My room’s spacious bath has one wall of glass with a jacuzzi tub facing a view of the Bohol Sea. At night, one can open the sliding doors to let the incoming sea breeze fan the room. During the day, bitten by the irresistible desire to laze, a weary traveler may bask in the tub while staring at the sea on a self-imposed exile of luxury.

In the corner of the resort facing the sea, an infinity pool made from a mosaic of handsome araal stones makes a tempting invitation for a quiet swim.

“Araal stones are indigenous to the island of Negros, especially in the northern towns of Negros Oriental such as Bindoy. We used it to give the pool a natural look so that it becomes a part of the environment,” says Atty. Bravo.

On the opposite end is a children’s pool and beside it, in open air, is a pool of warm water fed by the hot springs coming from the distant Mt.

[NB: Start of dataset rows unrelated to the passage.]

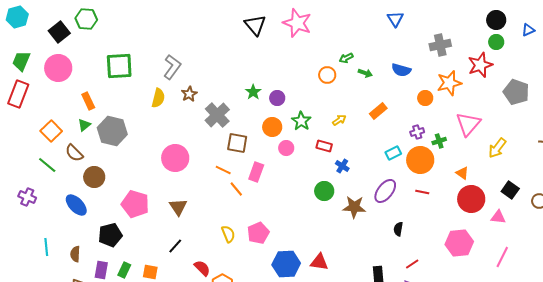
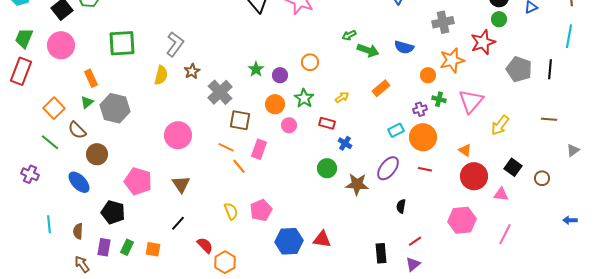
green arrow: (365, 73) -> (368, 50), size x1.5
orange circle: (327, 75) -> (310, 62), moved
green cross: (439, 141) -> (439, 99), moved, turned 32
black pentagon: (110, 235) -> (113, 212), turned 30

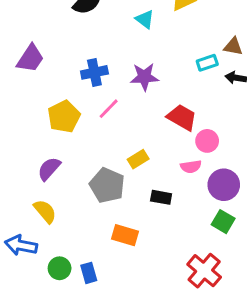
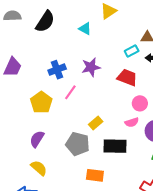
red trapezoid: (182, 117) -> (127, 78), moved
black rectangle: (161, 197) -> (115, 146), size x1.6

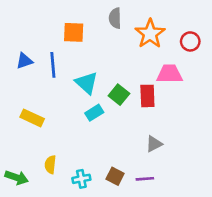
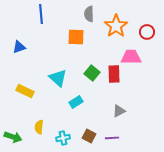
orange square: (74, 32) -> (76, 37), moved
blue line: (53, 65) -> (41, 14), moved
cyan triangle: (87, 83) -> (58, 78), moved
cyan rectangle: (94, 113) -> (76, 102), moved

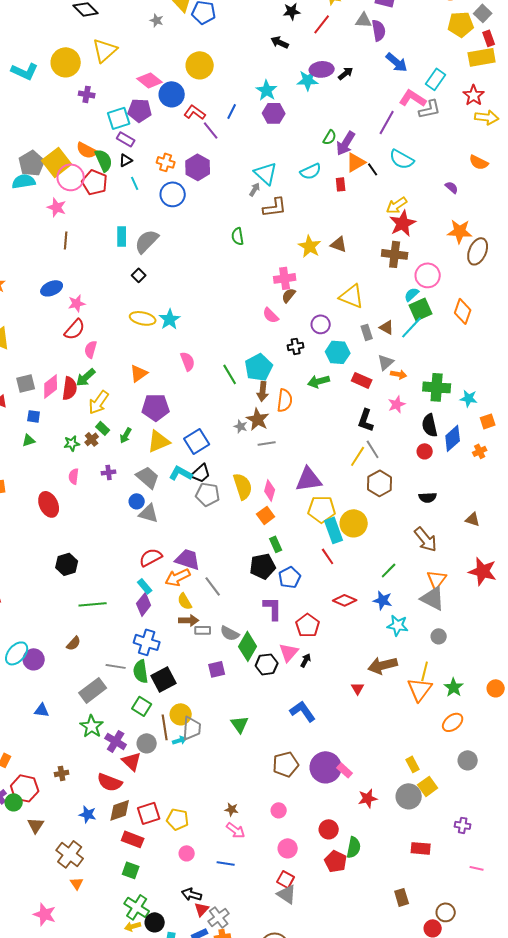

Talinis range in the west. Another feature of Dauin and its surrounding environs is the presence of the hot springs. During low tide, informs Atty. Bravo, one can walk along the shore and witness steaming hot water coming out of the edge of the beach.

“That’s why all the rooms are plumbed with hot spring water in the bathtub,” he remarks. Why the emphasis on hot water and hot springs? The Japanese term for hot springs, Atty. Bravo says, is onsen and that the best are those located under open skies. These are called ofuro.

“So the highest quality of onsen can be found and enjoyed here in the hot spring pool of Munting Paraiso. There is no roof, so guests can enjoy the full splendor of the sky while basking in the hot tub,” he informs with a smile. “And I believe they’re medicinal. I still feel energetic and strong, especially on days when I’m not too busy. I ascribe that to the fact that I love dipping into a pool of hot spring water.”

And what of pleasures to delight the palate? In Munting Paraiso, dining is an indulgent experience – thanks to the creativity of chef Fabrizio Forlanini. Using the brick wood fire oven, chef Fabrizio creates Italian and Mediterranean dishes – from pizzas to baked fish and pasta.

“Food is also an attraction. It’s a component of service that guests can enjoy and look forward to,” Atty. Bravo emphasizes. “That’s why we spare no effort to create delicious meals that become part of the Munting Paraiso experience.”

While the term munti may mean tiny, the attractions in Munting Paraiso are by no means miniscule. In this exquisite cocoon, the verdant garden, the views of the sea and mountain, the quiet mornings in the onsen, the warm service and the friendly smiles, offer a kind of luxury that relaxes the mind, pampers the body and indulges the spirit.